Errada: a oferta vincula o fornecedor, mas isso não exclui a responsabilidade da vendedora que atua como representante autônoma.
Gabarito: A
Aqui a chave está em separar duas ideias: a oferta vincula o fornecedor e, além disso, o Código de Defesa do Consumidor protege o consumidor contra os atos dos representantes do fornecedor. Quando Vera apresenta a promoção como integrante da oferta, ela não age como uma pessoa qualquer no balcão, mas como representante da empresa na cadeia de fornecimento. Por isso, o art. 34 do CDC é decisivo: o fornecedor do produto ou serviço é solidariamente responsável pelos atos de seus prepostos ou representantes autônomos. Em outras palavras, se a representante promete uma condição de venda no exercício dessa função, a empresa não pode simplesmente dizer "foi com ela, não comigo". No caso, houve informação de promoção que influenciou a compra e depois a consumidora foi surpreendida com a negativa do benefício.
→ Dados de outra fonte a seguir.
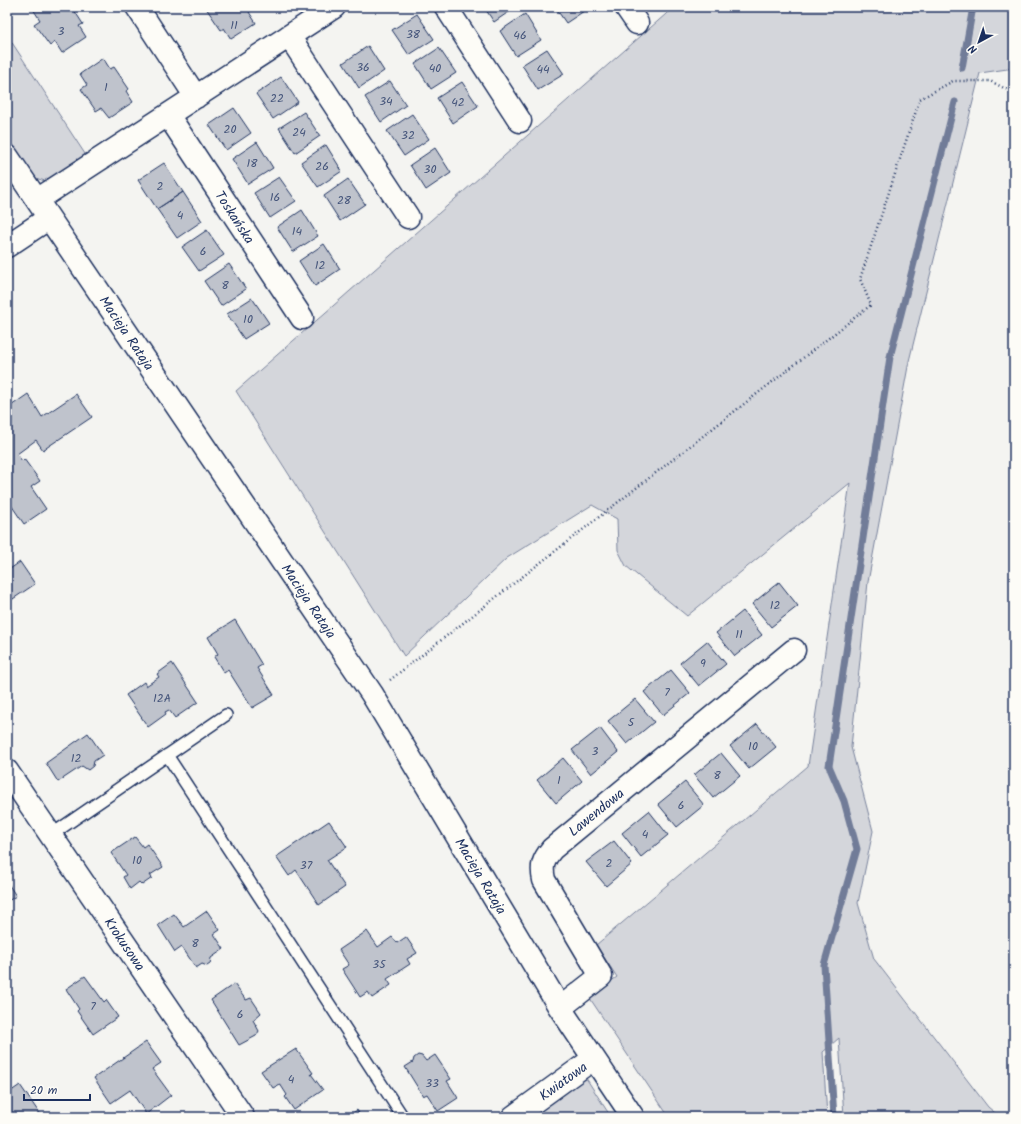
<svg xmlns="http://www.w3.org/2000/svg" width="1021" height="1124" viewBox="0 0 1021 1124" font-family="Kalam,sans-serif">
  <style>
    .green { fill: #d4d6db; stroke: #78829c }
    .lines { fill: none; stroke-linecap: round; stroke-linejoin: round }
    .stream { stroke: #717c98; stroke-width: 7 }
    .building { fill: #bfc3cc; stroke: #1b2f5e }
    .lane-casing { stroke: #1b2f5e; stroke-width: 14 }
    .street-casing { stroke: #1b2f5e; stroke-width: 25 }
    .path { stroke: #1b2f5e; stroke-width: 2.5; stroke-dasharray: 1 3; stroke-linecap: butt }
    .lane { stroke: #fdfcf7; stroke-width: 11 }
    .street { stroke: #fdfcf7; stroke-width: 22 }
    .labels { text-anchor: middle; stroke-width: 4; stroke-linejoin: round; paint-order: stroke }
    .number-label { font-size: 12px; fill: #44547a }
    .street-label { font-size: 14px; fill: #1b2f5e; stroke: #fdfcf7 }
  </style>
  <rect width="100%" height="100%" fill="#f4f4f1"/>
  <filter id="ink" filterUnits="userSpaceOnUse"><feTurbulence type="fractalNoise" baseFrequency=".025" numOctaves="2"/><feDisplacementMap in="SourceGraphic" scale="8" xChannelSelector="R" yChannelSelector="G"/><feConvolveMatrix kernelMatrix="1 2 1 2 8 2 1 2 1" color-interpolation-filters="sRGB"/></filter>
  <g filter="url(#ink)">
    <path class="green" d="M 674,7 L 1014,7 L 1014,68 L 980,73 L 909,361 L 868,582 L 851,747 L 873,831 L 858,903 L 874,959 L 988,1107 L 1000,1117 L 844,1117 L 839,1038 L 823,1052 L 827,1117 L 669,1117 L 589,997 L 617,977 L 596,945 L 808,766 L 850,483 L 687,616 L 626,566 L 618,550 L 617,519 L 592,505 L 507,558 L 404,656 L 236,391 Z
      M 7,35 L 87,157 L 53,181 L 45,181 L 29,176 L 7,144 Z
      M 586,1078 L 611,1117 L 530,1117 Z"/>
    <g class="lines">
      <path class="stream" d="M 962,68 L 973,7
        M 834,1117 L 824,965 L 857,849 L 844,801 L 829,766 L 890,357 L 955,102"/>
    </g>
    <path class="building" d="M 37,7 L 72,7 L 83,24 L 79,26 L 86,37 L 62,53 L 55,42 L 50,46 L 34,24 L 40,20 L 33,9 Z
      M 208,7 L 254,7 L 254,8 L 249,12 L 256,23 L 231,39 L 224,28 L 221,30 L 206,8 Z
      M 484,7 L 516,7 L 494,22 Z
      M 555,7 L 590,7 L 566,23 Z
      M 417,14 L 434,39 L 409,55 L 392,30 Z
      M 525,14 L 541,40 L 516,56 L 500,31 Z
      M 368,46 L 384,71 L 359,88 L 343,63 Z
      M 439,48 L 456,73 L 431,89 L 415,64 Z
      M 547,49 L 564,74 L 538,90 L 522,65 Z
      M 103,58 L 110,69 L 114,67 L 129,89 L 126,91 L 133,102 L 109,118 L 101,108 L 96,111 L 81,89 L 87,85 L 80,74 Z
      M 281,77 L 298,102 L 273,119 L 256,94 Z
      M 390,81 L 406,105 L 381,122 L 365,97 Z
      M 462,82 L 478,106 L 453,123 L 437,98 Z
      M 234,108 L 251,133 L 226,150 L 209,125 Z
      M 304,112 L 320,136 L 295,153 L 279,128 Z
      M 412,114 L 429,139 L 404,156 L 387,131 Z
      M 257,142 L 273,168 L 248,184 L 232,159 Z
      M 326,145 L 342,171 L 318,187 L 301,162 Z
      M 435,148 L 451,173 L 426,190 L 410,165 Z
      M 164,163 L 183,192 L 157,209 L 138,180 Z
      M 279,177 L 296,201 L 270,218 L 254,193 Z
      M 348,179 L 365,204 L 340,221 L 324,196 Z
      M 183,192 L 202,221 L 177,238 L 157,209 Z
      M 302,210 L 318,236 L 293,252 L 277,227 Z
      M 207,230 L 224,255 L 199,271 L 182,247 Z
      M 324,244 L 340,269 L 315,286 L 299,261 Z
      M 229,264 L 246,289 L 221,306 L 204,281 Z
      M 252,298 L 269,323 L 244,339 L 227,314 Z
      M 28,394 L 42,417 L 76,394 L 92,417 L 43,450 L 36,440 L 17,454 L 22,461 L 24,459 L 40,481 L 31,487 L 46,509 L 24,524 L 9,502 L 7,504 L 7,412 L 10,410 L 8,408 Z
      M 20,562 L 35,584 L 7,603 L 7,571 Z
      M 779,582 L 798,606 L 771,627 L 752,604 Z
      M 743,611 L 762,635 L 735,656 L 716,633 Z
      M 235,620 L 262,665 L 257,668 L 274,695 L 252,708 L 228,670 L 224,673 L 214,657 L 218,654 L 208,637 Z
      M 707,641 L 726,664 L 699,686 L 680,663 Z
      M 172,663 L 198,702 L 175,718 L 169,710 L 165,712 L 166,714 L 148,727 L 126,695 L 144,682 L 146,686 L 159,677 L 157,674 Z
      M 671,670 L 690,693 L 663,715 L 644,692 Z
      M 635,699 L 654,722 L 627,744 L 608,721 Z
      M 757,724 L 776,747 L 749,769 L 730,746 Z
      M 600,728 L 618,752 L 591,774 L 572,750 Z
      M 88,733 L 103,755 L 94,761 L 93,766 L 88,770 L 82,766 L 58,782 L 46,763 Z
      M 721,753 L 740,776 L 713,798 L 694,775 Z
      M 563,758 L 582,781 L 556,803 L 537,780 Z
      M 685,782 L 704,805 L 677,827 L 658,804 Z
      M 649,811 L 668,835 L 641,857 L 622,833 Z
      M 329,821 L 347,847 L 327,860 L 345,887 L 319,905 L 296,870 L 289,876 L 276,857 Z
      M 135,837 L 143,847 L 147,844 L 163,867 L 150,875 L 152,878 L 142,885 L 139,882 L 130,889 L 123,877 L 126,875 L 111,853 Z
      M 614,841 L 632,864 L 606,886 L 586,862 Z
      M 7,882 L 16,896 L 8,901 L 7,904 Z
      M 207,911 L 220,930 L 214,934 L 224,949 L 211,958 L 210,964 L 207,966 L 202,964 L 196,968 L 182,947 L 175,952 L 158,925 L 174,914 L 184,927 Z
      M 367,931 L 378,947 L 392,937 L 397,943 L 406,937 L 417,953 L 407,959 L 410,964 L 387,979 L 391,985 L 372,998 L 368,992 L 360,997 L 342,969 L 349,965 L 339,950 Z
      M 85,976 L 104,1002 L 106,1000 L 118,1017 L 93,1034 L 77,1011 L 79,1009 L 66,989 Z
      M 234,984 L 246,1000 L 251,998 L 261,1013 L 253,1020 L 259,1031 L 256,1036 L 239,1045 L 211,1000 Z
      M 146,1042 L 161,1063 L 152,1069 L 171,1095 L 145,1115 L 145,1112 L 130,1090 L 111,1103 L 94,1078 Z
      M 296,1049 L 313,1073 L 311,1074 L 323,1090 L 294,1110 L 285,1097 L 287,1095 L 280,1084 L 273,1088 L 261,1071 Z
      M 418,1055 L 422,1056 L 426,1061 L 435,1055 L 451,1079 L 447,1081 L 458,1098 L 438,1111 L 427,1094 L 423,1096 L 405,1067 L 413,1062 L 414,1058 Z
      M 20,1085 L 42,1117 L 10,1117 L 7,1112 L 7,1094 Z
      M 357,1110 L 361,1117 L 347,1117 Z"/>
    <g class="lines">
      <defs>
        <path id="lane" d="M 167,755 L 403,1117
          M 51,835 L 226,715"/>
        <path id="street" d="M 137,7 L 196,97
          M 446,7 L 520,121
          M 626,7 L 637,23
          M 289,36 L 408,217
          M 168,115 L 302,318
          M 7,156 L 372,694 L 560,1008 L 633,1117
          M 37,200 L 334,7
          M 7,246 L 49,218
          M 7,771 L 243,1117
          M 560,1008 L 601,976 L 544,880 C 541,866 543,860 552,849 L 794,650
          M 513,1117 L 593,1059"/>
      </defs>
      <use href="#lane" class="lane-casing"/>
      <use href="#street" class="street-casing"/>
      <path class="path" d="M 390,680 L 871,305 L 860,279 L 920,99 L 953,81 L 990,81 L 1014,93"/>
      <use href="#lane" class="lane"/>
      <use href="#street" class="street"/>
    </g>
  </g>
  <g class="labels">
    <g class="number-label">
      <text x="234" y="29">11</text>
      <text x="61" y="35">3</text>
      <text x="413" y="38">38</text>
      <text x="520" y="39">46</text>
      <text x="363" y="71">36</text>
      <text x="435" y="72">40</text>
      <text x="543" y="73">44</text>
      <text x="106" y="91">1</text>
      <text x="277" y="102">22</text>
      <text x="386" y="105">34</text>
      <text x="458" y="106">42</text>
      <text x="230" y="133">20</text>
      <text x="299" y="136">24</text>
      <text x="408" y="139">32</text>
      <text x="252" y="167">18</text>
      <text x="322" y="170">26</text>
      <text x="430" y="173">30</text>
      <text x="160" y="190">2</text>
      <text x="275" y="201">16</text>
      <text x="344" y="204">28</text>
      <text x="180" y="219">4</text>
      <text x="297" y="235">14</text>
      <text x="203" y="255">6</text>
      <text x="320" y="269">12</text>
      <text x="225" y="289">8</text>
      <text x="248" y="323">10</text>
      <text x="775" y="609">12</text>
      <text x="739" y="638">11</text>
      <text x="703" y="667">9</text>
      <text x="667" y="696">7</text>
      <text x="162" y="702">12A</text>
      <text x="631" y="726">5</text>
      <text x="753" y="750">10</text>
      <text x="595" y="755">3</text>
      <text x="76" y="762">12</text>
      <text x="717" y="779">8</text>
      <text x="559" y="784">1</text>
      <text x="681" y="809">6</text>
      <text x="645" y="838">4</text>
      <text x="137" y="864">10</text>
      <text x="609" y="867">2</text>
      <text x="306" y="869">37</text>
      <text x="195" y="947">8</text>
      <text x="379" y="968">35</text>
      <text x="93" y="1010">7</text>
      <text x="240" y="1018">6</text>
      <text x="291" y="1083">4</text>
      <text x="432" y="1087">33</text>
    </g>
    <g class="street-label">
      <text transform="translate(235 217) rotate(57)" y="5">Toskańska</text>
      <text transform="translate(127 333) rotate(56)" y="5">Macieja Rataja</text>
      <text transform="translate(309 601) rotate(56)" y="5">Macieja Rataja</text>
      <text transform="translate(596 812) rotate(-39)" y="5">Lawendowa</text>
      <text transform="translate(481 876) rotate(59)" y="5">Macieja Rataja</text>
      <text transform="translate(125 944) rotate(56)" y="5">Krokusowa</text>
      <text transform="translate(563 1081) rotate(-36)" y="5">Kwiatowa</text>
    </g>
  </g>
  <rect width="1021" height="1124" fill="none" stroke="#fdfcf7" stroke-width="24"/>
  <rect x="12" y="12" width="997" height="1100" fill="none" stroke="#1b2f5e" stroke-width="1.5" filter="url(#ink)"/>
  <g transform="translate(979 42) rotate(220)" stroke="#fdfcf7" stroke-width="3" paint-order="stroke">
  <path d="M0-3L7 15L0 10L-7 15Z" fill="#1b2f5e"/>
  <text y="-6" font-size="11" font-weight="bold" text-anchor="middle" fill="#1b2f5e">N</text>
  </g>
  <path d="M24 1094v6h66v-6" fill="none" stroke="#1b2f5e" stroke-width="2"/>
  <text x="30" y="1094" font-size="12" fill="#1b2f5e" stroke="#fdfcf7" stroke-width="3" paint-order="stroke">20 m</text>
</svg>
Isso reforça a responsabilidade da fornecedora, porque a oferta integra o contrato e obriga o fornecedor (art. 30 do CDC). A tentativa de transferir o problema para a autonomia da vendedora não afasta a responsabilidade da empresa perante o consumidor. Assim, o gabarito A está correto porque a fornecedora da maquiagem tem legitimidade passiva e responde solidariamente pelos atos da representante autônoma. A ação pode seguir contra ambas, mas a empresa não fica blindada só porque a fala veio da vendedora.